◆ **Task input**:
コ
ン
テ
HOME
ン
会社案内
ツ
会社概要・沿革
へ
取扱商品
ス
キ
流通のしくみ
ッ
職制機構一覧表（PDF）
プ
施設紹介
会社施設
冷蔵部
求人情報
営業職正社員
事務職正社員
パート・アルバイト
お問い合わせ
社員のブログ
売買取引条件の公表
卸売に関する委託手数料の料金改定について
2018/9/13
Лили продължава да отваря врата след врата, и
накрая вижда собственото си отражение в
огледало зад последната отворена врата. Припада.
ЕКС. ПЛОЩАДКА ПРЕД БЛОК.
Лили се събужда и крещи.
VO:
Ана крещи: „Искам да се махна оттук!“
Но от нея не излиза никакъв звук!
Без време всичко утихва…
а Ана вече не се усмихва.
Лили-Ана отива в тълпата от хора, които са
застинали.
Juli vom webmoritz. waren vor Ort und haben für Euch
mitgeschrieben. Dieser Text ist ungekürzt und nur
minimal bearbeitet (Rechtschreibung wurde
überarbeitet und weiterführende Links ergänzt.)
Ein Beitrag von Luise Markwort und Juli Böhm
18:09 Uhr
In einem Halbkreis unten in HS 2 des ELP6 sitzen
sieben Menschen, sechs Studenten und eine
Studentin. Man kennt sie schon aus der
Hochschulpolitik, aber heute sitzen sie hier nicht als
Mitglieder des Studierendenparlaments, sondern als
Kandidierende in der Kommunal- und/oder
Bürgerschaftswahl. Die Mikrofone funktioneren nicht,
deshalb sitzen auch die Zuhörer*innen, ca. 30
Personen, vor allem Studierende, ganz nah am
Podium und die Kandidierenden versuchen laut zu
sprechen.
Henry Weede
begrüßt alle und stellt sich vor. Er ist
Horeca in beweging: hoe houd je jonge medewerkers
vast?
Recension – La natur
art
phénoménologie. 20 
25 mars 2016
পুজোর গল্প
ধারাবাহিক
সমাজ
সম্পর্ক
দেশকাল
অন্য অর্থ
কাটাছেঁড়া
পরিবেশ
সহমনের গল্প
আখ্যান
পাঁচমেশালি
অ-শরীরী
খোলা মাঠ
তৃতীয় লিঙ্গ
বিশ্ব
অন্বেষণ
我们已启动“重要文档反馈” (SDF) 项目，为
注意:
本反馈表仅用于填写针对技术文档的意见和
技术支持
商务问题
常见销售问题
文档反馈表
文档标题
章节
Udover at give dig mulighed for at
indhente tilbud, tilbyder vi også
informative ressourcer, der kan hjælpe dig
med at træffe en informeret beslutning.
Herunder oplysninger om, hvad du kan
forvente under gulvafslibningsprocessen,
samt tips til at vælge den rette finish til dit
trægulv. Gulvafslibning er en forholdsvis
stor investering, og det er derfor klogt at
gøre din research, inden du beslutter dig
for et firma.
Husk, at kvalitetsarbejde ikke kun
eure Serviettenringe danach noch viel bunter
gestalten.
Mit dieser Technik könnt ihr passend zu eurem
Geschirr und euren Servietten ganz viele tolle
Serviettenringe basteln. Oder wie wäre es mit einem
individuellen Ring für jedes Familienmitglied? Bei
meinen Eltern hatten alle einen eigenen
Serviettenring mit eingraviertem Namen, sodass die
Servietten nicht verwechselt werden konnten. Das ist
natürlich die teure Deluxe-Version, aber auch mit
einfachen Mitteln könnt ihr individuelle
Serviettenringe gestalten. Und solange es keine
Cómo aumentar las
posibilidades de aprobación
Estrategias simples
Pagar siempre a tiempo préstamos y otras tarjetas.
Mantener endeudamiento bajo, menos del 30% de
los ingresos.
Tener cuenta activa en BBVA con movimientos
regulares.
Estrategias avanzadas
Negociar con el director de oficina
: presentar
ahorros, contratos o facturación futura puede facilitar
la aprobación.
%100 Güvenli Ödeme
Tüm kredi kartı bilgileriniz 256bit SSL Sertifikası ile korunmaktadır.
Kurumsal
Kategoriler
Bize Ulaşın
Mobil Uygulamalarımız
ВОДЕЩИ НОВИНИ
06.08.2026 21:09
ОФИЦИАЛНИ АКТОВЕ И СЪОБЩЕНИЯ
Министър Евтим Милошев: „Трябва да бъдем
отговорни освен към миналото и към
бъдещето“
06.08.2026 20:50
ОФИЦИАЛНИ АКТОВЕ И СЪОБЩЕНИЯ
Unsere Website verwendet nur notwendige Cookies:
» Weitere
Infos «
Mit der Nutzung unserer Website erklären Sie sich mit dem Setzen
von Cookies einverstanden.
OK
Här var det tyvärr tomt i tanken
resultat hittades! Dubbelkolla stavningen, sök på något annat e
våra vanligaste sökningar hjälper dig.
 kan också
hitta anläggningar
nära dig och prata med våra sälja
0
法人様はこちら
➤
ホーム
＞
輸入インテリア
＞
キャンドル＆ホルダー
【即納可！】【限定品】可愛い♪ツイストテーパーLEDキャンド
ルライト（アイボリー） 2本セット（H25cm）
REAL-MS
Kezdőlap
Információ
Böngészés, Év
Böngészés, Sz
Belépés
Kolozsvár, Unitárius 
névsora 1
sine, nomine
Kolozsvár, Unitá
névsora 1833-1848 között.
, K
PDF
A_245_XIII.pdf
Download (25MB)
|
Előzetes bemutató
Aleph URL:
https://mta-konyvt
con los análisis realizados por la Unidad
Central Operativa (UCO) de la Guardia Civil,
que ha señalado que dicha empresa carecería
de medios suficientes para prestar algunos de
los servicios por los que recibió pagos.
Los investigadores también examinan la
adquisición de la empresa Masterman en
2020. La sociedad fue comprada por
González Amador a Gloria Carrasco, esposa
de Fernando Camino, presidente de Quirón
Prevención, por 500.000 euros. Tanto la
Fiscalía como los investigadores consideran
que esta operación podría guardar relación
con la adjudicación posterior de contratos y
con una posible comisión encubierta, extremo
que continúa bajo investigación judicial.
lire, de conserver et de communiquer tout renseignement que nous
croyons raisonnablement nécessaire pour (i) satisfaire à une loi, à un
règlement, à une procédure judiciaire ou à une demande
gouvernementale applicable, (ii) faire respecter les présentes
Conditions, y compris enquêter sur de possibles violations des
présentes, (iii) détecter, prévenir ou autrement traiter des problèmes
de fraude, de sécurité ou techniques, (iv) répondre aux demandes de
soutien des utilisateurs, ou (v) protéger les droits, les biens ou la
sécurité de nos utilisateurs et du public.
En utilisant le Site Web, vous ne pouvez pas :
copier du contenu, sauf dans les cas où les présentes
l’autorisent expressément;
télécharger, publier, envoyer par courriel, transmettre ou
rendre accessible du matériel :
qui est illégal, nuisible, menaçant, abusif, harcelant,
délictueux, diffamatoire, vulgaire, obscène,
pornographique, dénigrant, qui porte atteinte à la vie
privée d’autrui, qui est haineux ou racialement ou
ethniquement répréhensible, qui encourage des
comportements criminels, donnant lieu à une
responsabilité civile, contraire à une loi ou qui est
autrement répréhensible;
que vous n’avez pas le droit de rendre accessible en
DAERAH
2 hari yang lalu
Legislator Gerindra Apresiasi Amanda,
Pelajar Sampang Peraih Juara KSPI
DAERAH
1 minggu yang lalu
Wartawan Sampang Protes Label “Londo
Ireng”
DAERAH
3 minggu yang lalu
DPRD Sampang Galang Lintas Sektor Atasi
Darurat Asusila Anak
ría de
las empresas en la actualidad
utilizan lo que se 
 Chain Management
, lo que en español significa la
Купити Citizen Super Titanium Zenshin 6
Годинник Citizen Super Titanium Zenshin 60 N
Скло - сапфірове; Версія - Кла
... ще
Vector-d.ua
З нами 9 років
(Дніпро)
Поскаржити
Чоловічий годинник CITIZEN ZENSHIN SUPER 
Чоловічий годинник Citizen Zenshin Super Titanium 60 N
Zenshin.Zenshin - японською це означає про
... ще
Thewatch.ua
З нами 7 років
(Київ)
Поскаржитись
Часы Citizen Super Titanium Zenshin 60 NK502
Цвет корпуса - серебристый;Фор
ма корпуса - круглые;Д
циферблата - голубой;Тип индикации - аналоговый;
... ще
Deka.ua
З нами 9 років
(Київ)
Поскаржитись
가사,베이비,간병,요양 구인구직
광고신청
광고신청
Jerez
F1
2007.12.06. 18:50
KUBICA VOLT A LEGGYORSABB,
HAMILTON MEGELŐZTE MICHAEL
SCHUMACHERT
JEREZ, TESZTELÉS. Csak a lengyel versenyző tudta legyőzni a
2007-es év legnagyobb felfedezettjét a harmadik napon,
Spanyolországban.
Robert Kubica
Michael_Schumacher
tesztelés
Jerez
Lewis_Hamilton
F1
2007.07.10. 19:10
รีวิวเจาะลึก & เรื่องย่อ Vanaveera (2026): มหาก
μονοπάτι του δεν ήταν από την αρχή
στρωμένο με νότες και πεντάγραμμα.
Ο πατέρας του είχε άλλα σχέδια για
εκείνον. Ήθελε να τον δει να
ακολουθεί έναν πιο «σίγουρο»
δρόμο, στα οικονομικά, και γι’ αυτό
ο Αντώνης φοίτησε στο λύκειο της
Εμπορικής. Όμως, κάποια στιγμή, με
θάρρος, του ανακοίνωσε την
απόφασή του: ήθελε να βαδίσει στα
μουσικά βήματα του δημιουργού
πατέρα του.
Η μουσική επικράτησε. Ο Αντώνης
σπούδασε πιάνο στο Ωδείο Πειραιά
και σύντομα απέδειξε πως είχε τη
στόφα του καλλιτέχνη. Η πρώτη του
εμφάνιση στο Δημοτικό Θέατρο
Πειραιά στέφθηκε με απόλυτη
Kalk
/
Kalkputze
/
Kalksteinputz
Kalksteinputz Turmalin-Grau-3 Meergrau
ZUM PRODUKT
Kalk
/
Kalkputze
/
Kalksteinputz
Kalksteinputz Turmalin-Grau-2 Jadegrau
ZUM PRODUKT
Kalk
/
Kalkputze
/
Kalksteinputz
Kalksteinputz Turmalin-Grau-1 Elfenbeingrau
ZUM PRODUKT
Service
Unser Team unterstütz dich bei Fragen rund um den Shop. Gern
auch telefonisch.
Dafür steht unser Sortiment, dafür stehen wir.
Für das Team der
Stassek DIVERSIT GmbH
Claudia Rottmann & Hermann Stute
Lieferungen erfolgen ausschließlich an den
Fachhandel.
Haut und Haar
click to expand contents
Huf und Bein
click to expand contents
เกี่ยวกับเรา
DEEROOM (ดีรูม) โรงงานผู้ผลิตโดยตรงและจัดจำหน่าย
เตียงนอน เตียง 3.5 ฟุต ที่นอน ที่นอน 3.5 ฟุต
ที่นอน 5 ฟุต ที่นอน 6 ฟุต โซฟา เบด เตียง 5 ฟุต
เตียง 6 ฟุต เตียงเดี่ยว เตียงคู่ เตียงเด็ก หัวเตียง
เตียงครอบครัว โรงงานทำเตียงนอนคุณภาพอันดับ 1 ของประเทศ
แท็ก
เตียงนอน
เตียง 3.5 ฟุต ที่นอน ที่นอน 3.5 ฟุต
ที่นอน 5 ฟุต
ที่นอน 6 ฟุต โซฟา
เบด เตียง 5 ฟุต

◆ **Activity**:
Return the lines of the records verbatim, from the start of the records through the line containing "Mit dieser Technik könnt ihr passend zu eurem", with both ends included.

◆ **Exercise result**:
コ
ン
テ
HOME
ン
会社案内
ツ
会社概要・沿革
へ
取扱商品
ス
キ
流通のしくみ
ッ
職制機構一覧表（PDF）
プ
施設紹介
会社施設
冷蔵部
求人情報
営業職正社員
事務職正社員
パート・アルバイト
お問い合わせ
社員のブログ
売買取引条件の公表
卸売に関する委託手数料の料金改定について
2018/9/13
Лили продължава да отваря врата след врата, и
накрая вижда собственото си отражение в
огледало зад последната отворена врата. Припада.
ЕКС. ПЛОЩАДКА ПРЕД БЛОК.
Лили се събужда и крещи.
VO:
Ана крещи: „Искам да се махна оттук!“
Но от нея не излиза никакъв звук!
Без време всичко утихва…
а Ана вече не се усмихва.
Лили-Ана отива в тълпата от хора, които са
застинали.
Juli vom webmoritz. waren vor Ort und haben für Euch
mitgeschrieben. Dieser Text ist ungekürzt und nur
minimal bearbeitet (Rechtschreibung wurde
überarbeitet und weiterführende Links ergänzt.)
Ein Beitrag von Luise Markwort und Juli Böhm
18:09 Uhr
In einem Halbkreis unten in HS 2 des ELP6 sitzen
sieben Menschen, sechs Studenten und eine
Studentin. Man kennt sie schon aus der
Hochschulpolitik, aber heute sitzen sie hier nicht als
Mitglieder des Studierendenparlaments, sondern als
Kandidierende in der Kommunal- und/oder
Bürgerschaftswahl. Die Mikrofone funktioneren nicht,
deshalb sitzen auch die Zuhörer*innen, ca. 30
Personen, vor allem Studierende, ganz nah am
Podium und die Kandidierenden versuchen laut zu
sprechen.
Henry Weede
begrüßt alle und stellt sich vor. Er ist
Horeca in beweging: hoe houd je jonge medewerkers
vast?
Recension – La natur
art
phénoménologie. 20 
25 mars 2016
পুজোর গল্প
ধারাবাহিক
সমাজ
সম্পর্ক
দেশকাল
অন্য অর্থ
কাটাছেঁড়া
পরিবেশ
সহমনের গল্প
আখ্যান
পাঁচমেশালি
অ-শরীরী
খোলা মাঠ
তৃতীয় লিঙ্গ
বিশ্ব
অন্বেষণ
我们已启动“重要文档反馈” (SDF) 项目，为
注意:
本反馈表仅用于填写针对技术文档的意见和
技术支持
商务问题
常见销售问题
文档反馈表
文档标题
章节
Udover at give dig mulighed for at
indhente tilbud, tilbyder vi også
informative ressourcer, der kan hjælpe dig
med at træffe en informeret beslutning.
Herunder oplysninger om, hvad du kan
forvente under gulvafslibningsprocessen,
samt tips til at vælge den rette finish til dit
trægulv. Gulvafslibning er en forholdsvis
stor investering, og det er derfor klogt at
gøre din research, inden du beslutter dig
for et firma.
Husk, at kvalitetsarbejde ikke kun
eure Serviettenringe danach noch viel bunter
gestalten.
Mit dieser Technik könnt ihr passend zu eurem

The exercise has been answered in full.